Compliance with FATCA means entering into an agreement to provide the IRS with certain details on US account holders and transactions. It also means applying the 30% withholding on ‘passthru’ payments to non-compliant FFI’s or NFFE’s and returning this to the IRS.

In order to meet the reporting requirements it is first necessary to have identified all account holders/ investors who are US persons or US entities.

The IRS have issued guidance on what constitutes indicia of US status and this includes, amongst others, documentation suggesting that account holders are US Residents or US citizens, a US address associated with the holder of the account and a US place of birth for the account holder of the account.

There are currently no transitional provisions legislated for, and this means that with effect from 1 January 2013 your client on-boarding procedures and IT systems must be sufficient to identify and report on all US persons, if you want to be a participating FFI. 

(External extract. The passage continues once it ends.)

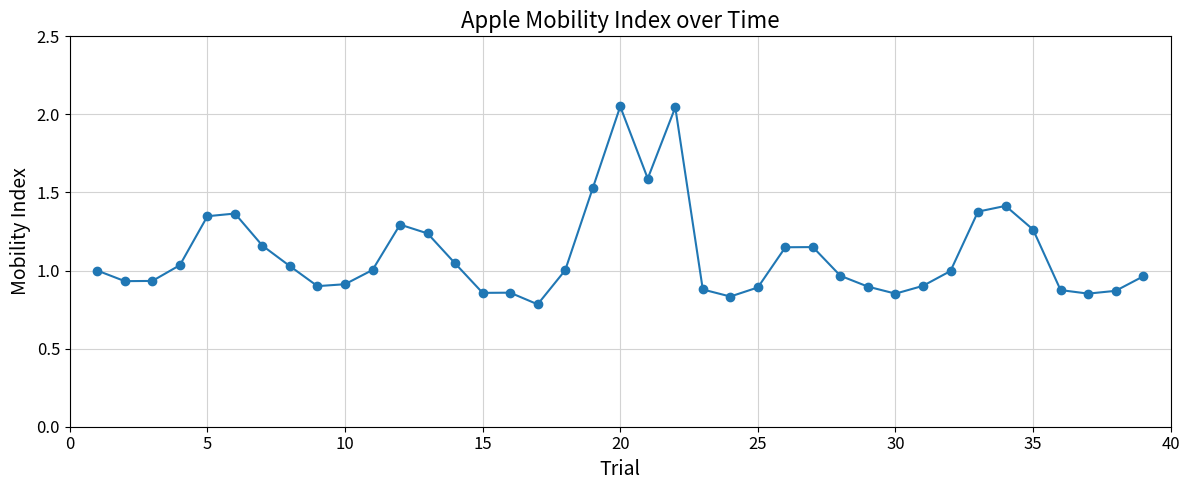

True or false: there are more than 2 points higher than both neighbors.

True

For existing account holders there is a two year window, ie until January 2015, for identifying US persons.

What preparation can be done now?

Although the final FATCA regulations have yet to be released, sufficient information has been made available by the IRS to enable preparation for the new regime to commence.  

Familiarisation with IRS withholding, reporting and compliance obligations

Although further detail is to follow, the IRS have released IRS Notices 2010-60 and 2011-34, which provide guidance on the documentation, reporting and withholding requirements of FATCA.  Time should be taken to become familiar with the legislation and guidance to date.

Education of stakeholders

The business’s key stakeholders impacted by FATCA can be identified and tailored training provided to them, based upon the degree of their likely involvement in implementing and monitoring FATCA compliance.  The key stakeholders are likely to be the IT and Compliance Functions.

Preliminary Business Risk Assessment  

Businesses can start assessing the probable FATCA impact, by, for example:

  • entity assessment, to identify FFIs and NFFEs
  • liaising with service providers as part of information gathering exercise
  • creation of FATCA working party and allocation of roles within the business, to ensure key responsibilities under FATCA regime are owned.

Identification of US account holders
Based on existing guidelines, businesses can begin initial high level searches for specific investor attributes (ie ‘Indicia of US status’) within their electronically searchable information repositories and assign tentative FATCA relevant classifications.

Gap Analysis in client information collected

Businesses can review the information collected as part of their client take on procedures, ie Anti Money Laundering processes, to identify what additional information would need to be collected with effect from 1 January 2013 to meet FATCA requirements.

Reviewing IT systems to identify areas for development

A review of existing IT system capabilities and infrastructure can be commenced now, to identify where development work is needed to ensure new withholding and reporting responsibilities can be met, ie to ensure transactions producing withholdable or passthru payments can be tracked.

Further guidance on FATCA is expected to be released by the IRS in Autumn 2011, however, it is recommended that preparation for FATCA starts now.